Tánger

La pasión pederasta en   Truman Capote ha sido una forma de sobrevivir más allá del deseo voluptuoso. Sentía que tener entre los brazos una sonrisa limpia, los ojos claros de un chico  en flor, era seguir existiendo por encima de la anhelada fogosidad.

 

Otros vinieron y crearon una cofradía de alcohol, ardor y lujuria. Sucedió cuando Tánger era abierta a los vientos de la pasión y éstos se envolvían en humos olorosos, fronteras sin códigos morales donde el  pasaporte  únicamente contenía el color azulino de la libertad.

 

En esa época Paul Bowles fue el sumo sacerdote de un culto cuya piedra de las abluciones poseía incrustada la carne de un jovencito de piel canela en  un mar de venas ardientes que el escritor bebía, acompañado de Jane Bowles, su esposa,  hasta la embriaguez plena.

 

Allen Ginsberg, Tennessee Williams, Cecil Beaton, Gore Vidal y Haro Ibars, desertaron de la posguerra de Europa  y se fueron al encuentro de las etéreas alucinaciones  en   al-Maghreb.

 

Tánger era entonces alquería de apasionados aromas, y sus calles, palacetes, cafés, hoteles, Zoco Chico y Grande, la propia  Alcazaba y esa bajada  hacia la Gran Mezquita camino del  puerto, tenían el  sabor a quif invitando al misticismo.

 

Es historia que algunos de los dramaturgos, artistas o simples sablistas, vinieron a la ciudad en busca de estupefacientes y efebos, más tarde se enamoraron y crearon portentosas páginas de la metrópoli.

 

Si cualquier trotamundo anhela saber más sería suficiente acudir al antiguo museo de la Delegación Americana, al final de una zona rayando en lo escabroso y en uno de los lugares más desheredados de la Medina: la calle Es Siaghin.

 

La mansión contiene retazos de finales del siglo XVII, y en sus salas, al cuidado del profesor estadounidense Thor H. Kuniholm, se localizan pinturas, grabados, fotografías, esculturas, litografías y recuerdos de aquellos creadores - Paul Bowles dispone de una amplia sala  -  tras haber hecho del Norte de  Marruecos, y especialmente de esta zona del Rif, la expresión de un  arte creativo ceñido en desmedidos apasionamientos.

 

En la ciudad predomina el castellano sobre el francés. “Hola, buenos días” se escucha más que “Bonjour” hasta en las angostas callecitas de la Medina, el terminal de autobuses, y en cualquiera de las tiendas o cafés del boulevard Pasteur, lugar  en el que la gente se limita a una sola tarea: observarse unos a otros.

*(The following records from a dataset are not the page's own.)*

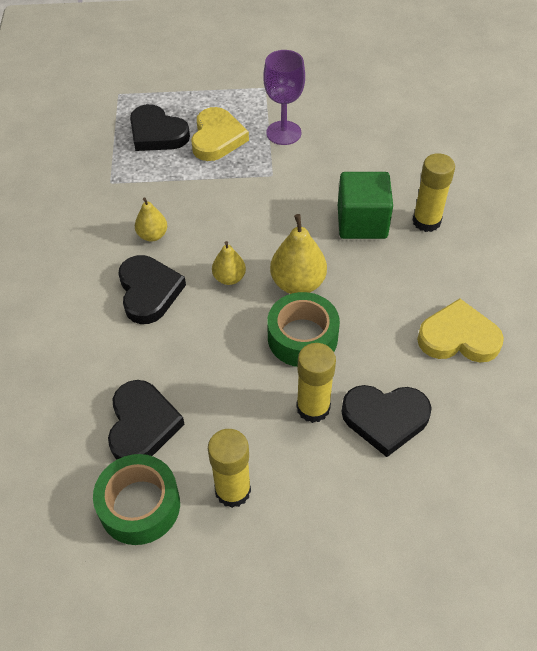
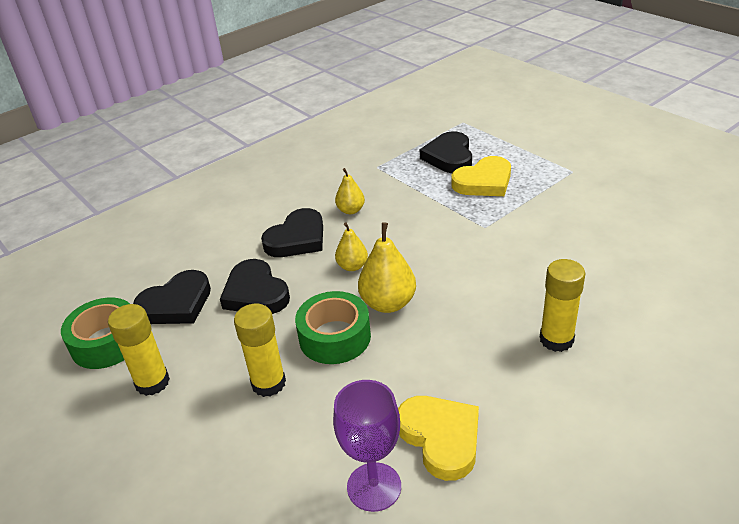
camera: 55 degrees right, 15 degrees down
purple goblet [263,50,305,145] -> purple goblet moved to [333,380,401,512]
green cube [338,172,393,239] -> none
black heart [341,385,432,457] -> black heart moved to [220,259,290,314]

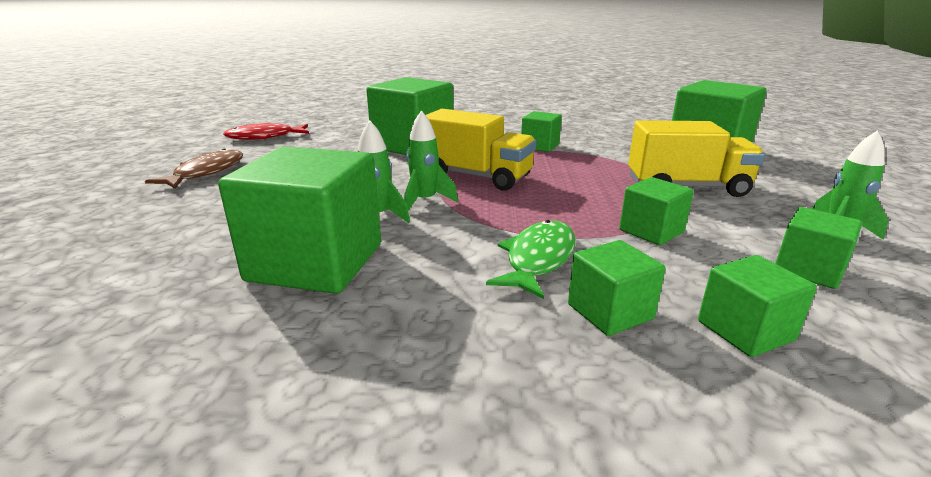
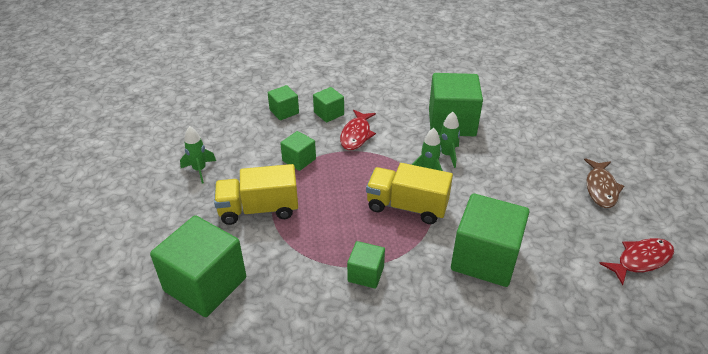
camera: 170 degrees right, 15 degrees up
green fish [486,220,576,299] -> red fish [340,110,376,150]
green cube [775,207,862,289] -> none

Era el pasatiempo favorito de la urbe.

 

El ver y ser visto consentía la esencia primogénita de Tánger.  Durante años, siendo ciudad internacional, una de las runas de sobrevivir era el fisgoneo, una faena bien remunerada entre  los gobiernos aliados o enemigos que allí tenían una red baladí de información.

 

Finalizado el conflicto, el “juego” concluyó, permaneciendo en el ambiente su carácter mundano  venido a menos. En la ciudadela todos se conocían, y si venía un adolorido del conflicto bélico, entraba a engrosar la apostilla típica del correveidile chancero, aunque inofensivo.

 

 Lo expresó el guía la misma mañana de nuestra presencia en Marruecos: “Esta tierra tiene un don sagrado: en ella coexiste la vida moderna con el remoto pasado insondable”.


Nadie que haya estado en este predio  bullicioso podría poner en tela de juicio – si conoció Tánger en su cosmopolita  excelsitud -   esas palabras.